The tornado that hit near Monda’s church at approximately 11 a.m. was part of a swift moving storm system that raced across the Midwest Sunday, Nov. 17, spawning scores of tornadoes and claiming six lives. Southern Baptist Disaster Relief volunteers responded to storm survivors within hours.
The storm’s worst damage was concentrated in Illinois where state officials confirmed six people were killed, including one in the farming community of Washington. The storm system was reminiscent of other November multi-state tornado outbreaks. The other fatalities occurred in the small towns of Nashville, Brookport, and Unionville, Ill.
Illinois Gov. Pat Quinn declared a seven-county region as a disaster area, including Tazewell County, home to Washington. The National Weather Service initially reported a three-mile path of destruction in Washington. Damage was also recorded in Indiana, Missouri, and other states. The National Football League game at Chicago’s Solider Field was delayed two hours while the storm system passed the stadium.
Southern Baptist Disaster Relief (SBDR) units were deployed in Illinois, Indiana, and Missouri. The North American Mission Board (NAMB) was dispatching supplies, including bottled water and roofing tarp to the area Monday.
“The SBDR network in Indiana, Illinois, and Missouri is equipped, trained and prepared, and they responded quickly, as soon as the storms were clearing,” said Fritz Wilson, NAMB Disaster Relief executive director.
“The states are responding, as they always do, and we will assist them and provide support as they have need,” said Wilson. “That is one of the great things about working in cooperation. Just like in the Philippines, there were people there, trained and ready to serve. We are supporting them and assisting with the coordination of state volunteers. Our network puts us in place before disasters ever occur.”
In all, Wilson said 12 states experienced severe weather from the system and had some damage. Illinois State Baptist Association Missions Mobilization Director Rex Alexander has been in contact with NAMB and is assessing any potential needs.

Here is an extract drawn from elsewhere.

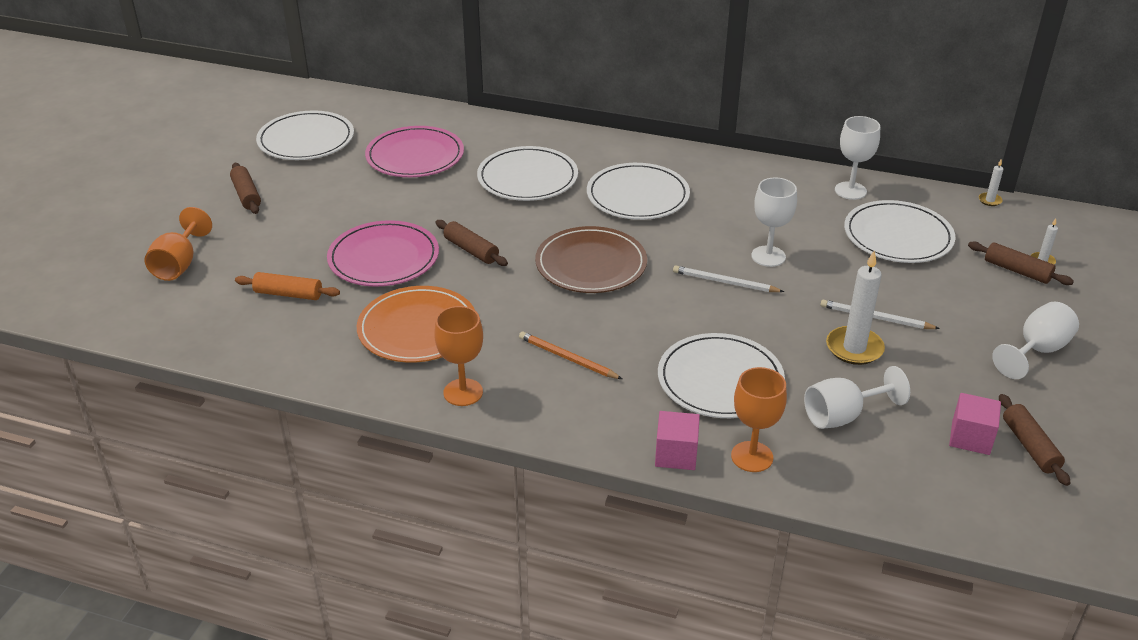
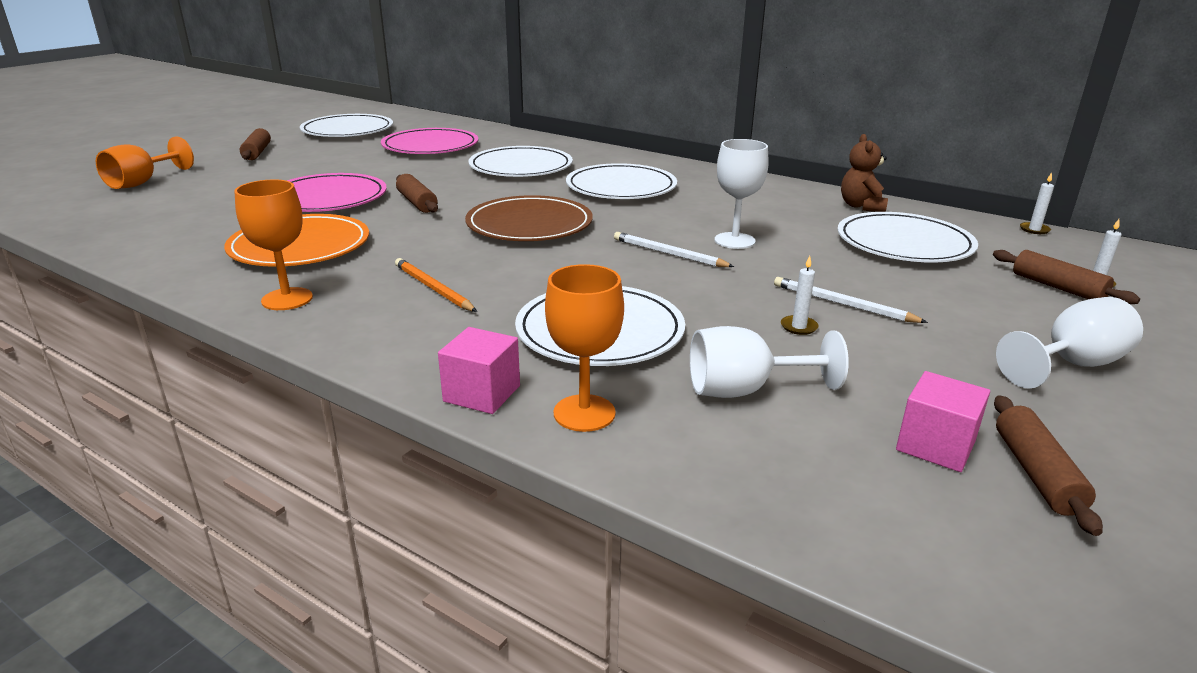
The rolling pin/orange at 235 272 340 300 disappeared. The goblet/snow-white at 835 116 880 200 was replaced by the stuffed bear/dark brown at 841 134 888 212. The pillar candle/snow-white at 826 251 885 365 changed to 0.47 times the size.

“With the situation in Illinois, it may not be the magnitude of the typhoon or a Moore, Okla. [tornado], but it is significant to the people of Washington,” said Wilson. “It is important for our volunteers and leaders to be able to bring help, healing, and hope in the midst of disaster. That is the beauty of the Cooperative Program and the cooperative nature of SBDR ministry.”
At press time on Monday, David Acres, Tennessee Baptist Disaster Relief director, had just completed a conference call with other DR directors across the nation.
“All the states seem to be able to handle their own needs,” he said, noting many are still doing assessments. “They are not looking for outside help at this time,’ he reported.